Work item - The answer must be a single number: the count of lines below that contain the string "authority".

BEGIN Records for this exercise

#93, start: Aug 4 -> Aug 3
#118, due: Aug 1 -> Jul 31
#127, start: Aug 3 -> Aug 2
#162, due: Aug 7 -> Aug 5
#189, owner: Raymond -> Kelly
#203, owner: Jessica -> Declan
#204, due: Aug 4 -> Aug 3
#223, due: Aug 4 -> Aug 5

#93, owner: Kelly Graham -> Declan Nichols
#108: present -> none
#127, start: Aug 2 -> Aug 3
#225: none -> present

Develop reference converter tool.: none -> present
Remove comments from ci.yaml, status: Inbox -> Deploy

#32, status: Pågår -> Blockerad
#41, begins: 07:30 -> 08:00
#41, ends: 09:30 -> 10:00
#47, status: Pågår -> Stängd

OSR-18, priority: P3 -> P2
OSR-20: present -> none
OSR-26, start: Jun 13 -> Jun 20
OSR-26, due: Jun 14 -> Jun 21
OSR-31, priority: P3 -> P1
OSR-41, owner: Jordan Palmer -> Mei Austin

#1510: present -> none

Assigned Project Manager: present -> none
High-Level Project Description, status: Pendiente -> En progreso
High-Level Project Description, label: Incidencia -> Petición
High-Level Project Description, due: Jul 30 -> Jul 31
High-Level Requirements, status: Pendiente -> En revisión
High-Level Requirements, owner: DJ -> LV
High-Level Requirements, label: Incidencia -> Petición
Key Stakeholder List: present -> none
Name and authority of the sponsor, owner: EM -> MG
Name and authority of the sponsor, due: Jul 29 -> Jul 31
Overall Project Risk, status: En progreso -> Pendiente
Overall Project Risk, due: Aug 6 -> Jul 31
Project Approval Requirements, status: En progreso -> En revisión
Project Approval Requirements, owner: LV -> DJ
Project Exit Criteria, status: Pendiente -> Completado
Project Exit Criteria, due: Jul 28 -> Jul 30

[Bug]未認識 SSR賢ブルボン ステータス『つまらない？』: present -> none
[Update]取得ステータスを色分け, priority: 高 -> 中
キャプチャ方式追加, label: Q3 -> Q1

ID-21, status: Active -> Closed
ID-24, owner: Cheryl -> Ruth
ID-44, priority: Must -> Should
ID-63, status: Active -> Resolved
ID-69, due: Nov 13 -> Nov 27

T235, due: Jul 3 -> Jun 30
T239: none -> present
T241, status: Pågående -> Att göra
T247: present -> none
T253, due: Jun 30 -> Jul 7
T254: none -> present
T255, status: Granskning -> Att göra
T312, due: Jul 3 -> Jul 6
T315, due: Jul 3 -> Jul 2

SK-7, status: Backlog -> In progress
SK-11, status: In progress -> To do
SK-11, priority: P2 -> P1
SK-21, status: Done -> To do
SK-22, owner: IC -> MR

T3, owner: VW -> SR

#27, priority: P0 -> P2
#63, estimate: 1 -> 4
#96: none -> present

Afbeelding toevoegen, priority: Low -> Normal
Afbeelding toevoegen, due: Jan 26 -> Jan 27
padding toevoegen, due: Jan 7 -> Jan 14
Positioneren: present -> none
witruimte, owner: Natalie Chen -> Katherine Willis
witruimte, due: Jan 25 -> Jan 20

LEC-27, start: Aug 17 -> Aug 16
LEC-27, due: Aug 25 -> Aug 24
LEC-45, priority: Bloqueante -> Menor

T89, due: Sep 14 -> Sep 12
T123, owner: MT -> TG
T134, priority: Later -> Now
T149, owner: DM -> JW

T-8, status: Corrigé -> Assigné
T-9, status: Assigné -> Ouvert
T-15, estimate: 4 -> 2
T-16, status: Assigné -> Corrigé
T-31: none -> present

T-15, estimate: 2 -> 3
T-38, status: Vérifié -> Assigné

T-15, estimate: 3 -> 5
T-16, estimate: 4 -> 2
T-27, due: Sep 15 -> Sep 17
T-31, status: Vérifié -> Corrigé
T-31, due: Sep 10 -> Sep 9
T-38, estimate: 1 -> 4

END Records for this exercise

Answer - 2